The US publishes the daily cashflow of the Federal government, including outstanding debt. Total outstanding debt on the 12th May 2011 was $14,256 Billion, only $40 Billion short of the limit. Today (Monday 16th May 2011) the US meets a $75 Billion Treasury Bond maturity, thereby officially breaching the debt limit. Treasury Secretary, Tim Geithner, says that with a bit of juggling they can make it last until August. Geithner announced that he will suspend payments to the Civil Service Retirement and Disability Fund, and the Federal Employees’ Retirement System Thrift Savings Plan until August 2nd, 2011. This will be reflected in the table above within “InterGovernmental Holdings”.
It goes to show that the Democrats are prepared to push the issue to the limit to maintain its own agenda.
The limit is obviously a political constraint, where the Republicans, in a game of brinkmanship, are trying to force the Democracts into deep spending cuts.
The average monthly deficit spend is about $120 billion. April is the biggest month for revenue tax collections, with the deficit “only” being $40 Billion for the whole month.

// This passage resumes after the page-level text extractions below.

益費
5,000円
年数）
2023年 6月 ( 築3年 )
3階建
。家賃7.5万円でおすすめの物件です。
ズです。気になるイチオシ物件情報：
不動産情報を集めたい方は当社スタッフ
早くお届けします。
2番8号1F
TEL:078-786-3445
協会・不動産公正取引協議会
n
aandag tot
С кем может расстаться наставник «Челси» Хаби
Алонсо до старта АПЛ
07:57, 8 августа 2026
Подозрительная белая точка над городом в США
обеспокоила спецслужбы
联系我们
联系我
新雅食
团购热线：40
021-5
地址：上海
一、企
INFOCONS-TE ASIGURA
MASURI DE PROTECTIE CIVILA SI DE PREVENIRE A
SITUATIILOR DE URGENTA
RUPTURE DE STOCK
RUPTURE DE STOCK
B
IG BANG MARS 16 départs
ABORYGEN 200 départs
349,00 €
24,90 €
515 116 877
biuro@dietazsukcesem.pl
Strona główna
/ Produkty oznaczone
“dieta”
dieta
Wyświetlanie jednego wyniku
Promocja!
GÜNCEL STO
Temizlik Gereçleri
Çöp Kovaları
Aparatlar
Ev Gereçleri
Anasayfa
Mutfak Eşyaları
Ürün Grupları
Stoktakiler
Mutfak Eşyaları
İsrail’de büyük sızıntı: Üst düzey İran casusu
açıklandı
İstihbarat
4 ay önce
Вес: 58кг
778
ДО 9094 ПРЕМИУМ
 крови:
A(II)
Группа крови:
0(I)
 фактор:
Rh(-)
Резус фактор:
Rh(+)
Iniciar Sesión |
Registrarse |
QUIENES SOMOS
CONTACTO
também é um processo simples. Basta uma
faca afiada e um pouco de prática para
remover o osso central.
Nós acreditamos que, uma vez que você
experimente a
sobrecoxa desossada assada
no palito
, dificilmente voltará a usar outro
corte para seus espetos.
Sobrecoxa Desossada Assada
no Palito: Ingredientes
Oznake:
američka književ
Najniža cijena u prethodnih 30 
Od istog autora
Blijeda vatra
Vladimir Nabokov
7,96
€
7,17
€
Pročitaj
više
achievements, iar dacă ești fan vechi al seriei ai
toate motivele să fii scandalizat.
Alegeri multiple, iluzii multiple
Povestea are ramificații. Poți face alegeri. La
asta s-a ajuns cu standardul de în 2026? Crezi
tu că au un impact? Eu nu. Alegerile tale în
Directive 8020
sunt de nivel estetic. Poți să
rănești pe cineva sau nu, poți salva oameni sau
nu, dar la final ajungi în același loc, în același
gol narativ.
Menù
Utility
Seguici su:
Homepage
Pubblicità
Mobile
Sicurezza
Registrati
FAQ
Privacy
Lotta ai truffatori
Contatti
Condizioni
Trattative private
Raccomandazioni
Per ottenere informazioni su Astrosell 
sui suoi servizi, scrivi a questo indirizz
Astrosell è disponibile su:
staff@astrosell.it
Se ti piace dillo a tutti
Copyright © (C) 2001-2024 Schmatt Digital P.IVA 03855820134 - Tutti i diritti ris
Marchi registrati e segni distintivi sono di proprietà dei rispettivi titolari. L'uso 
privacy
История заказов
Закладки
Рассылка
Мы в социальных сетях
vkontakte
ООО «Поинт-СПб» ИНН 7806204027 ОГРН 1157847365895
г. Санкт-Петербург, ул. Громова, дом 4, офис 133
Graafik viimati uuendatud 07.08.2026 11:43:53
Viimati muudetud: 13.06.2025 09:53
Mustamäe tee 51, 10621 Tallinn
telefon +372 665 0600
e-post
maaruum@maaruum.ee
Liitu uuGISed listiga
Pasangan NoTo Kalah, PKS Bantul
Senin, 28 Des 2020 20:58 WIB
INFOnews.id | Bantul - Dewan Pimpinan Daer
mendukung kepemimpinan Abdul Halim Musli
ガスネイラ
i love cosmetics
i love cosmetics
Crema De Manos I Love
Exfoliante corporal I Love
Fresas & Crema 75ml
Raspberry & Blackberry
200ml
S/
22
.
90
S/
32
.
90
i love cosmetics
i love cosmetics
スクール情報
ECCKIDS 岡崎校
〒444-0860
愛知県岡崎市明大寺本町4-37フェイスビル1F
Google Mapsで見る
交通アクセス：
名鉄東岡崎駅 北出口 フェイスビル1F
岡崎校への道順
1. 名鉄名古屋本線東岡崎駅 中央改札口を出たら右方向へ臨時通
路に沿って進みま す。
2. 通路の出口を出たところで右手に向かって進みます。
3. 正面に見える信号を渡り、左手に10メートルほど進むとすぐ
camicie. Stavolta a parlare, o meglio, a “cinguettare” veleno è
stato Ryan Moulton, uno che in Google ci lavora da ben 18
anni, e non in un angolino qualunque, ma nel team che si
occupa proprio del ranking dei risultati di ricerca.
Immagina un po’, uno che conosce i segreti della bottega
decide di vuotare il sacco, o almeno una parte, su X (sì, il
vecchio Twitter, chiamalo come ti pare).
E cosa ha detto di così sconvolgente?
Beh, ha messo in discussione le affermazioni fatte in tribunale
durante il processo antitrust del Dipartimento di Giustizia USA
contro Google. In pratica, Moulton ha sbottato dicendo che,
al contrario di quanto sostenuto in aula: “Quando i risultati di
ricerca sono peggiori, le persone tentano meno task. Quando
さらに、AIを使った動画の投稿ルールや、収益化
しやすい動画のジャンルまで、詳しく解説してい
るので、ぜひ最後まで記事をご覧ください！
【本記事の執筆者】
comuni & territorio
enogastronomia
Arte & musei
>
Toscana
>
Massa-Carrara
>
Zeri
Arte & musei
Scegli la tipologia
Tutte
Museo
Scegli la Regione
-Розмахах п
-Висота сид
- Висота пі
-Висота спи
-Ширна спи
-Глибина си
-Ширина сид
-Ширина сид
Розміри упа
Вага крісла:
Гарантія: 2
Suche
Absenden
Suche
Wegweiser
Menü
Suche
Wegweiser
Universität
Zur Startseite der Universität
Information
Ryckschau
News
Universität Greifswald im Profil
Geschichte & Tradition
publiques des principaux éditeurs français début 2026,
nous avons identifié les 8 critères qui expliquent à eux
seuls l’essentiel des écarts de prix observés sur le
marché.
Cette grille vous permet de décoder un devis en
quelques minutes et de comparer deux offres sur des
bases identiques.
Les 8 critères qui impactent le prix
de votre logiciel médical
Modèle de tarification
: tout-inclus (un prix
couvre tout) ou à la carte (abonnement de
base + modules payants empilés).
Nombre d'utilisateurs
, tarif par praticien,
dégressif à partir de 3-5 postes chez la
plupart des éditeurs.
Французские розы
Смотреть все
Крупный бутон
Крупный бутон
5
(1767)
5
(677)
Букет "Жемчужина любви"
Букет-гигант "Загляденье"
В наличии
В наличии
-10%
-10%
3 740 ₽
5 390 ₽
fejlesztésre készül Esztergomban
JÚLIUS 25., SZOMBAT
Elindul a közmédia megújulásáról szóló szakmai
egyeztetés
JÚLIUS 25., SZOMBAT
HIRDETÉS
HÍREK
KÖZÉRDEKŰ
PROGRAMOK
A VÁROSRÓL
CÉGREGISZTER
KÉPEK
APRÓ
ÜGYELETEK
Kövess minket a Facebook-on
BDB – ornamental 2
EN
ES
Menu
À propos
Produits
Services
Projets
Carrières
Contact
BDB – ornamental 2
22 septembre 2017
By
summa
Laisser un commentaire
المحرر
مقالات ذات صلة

The chances of the US defaulting on their debt is minimal. By law, interest on debt securities is paid before any other expenditure. So even if there is continuing political intrangience, if the expenses like Public Service employees’ wages or unemployment benefits are not paid, the Republicans will be the likely losers.
Tax revenue is running at 15.14% of Gross Domestic Product (GDP), but expenses are running at 24.25% of GDP. The US targets 20% of GDP as taxation revenue. Australia by comparision targets 23.5% of GDP for taxation revenue. The Republicans want expenditure cuts, but don’t want tax increases. Any expenditure cuts will be a negative for the economy trying to maintain its income.
Given that the deficit chart above, I personally think that the debt limit will be increased with minimal spending cuts, and there is probably a good chance of QE 3. Quantative Easing is only shifting long term debt to short term debt, but it will give confidence to the market.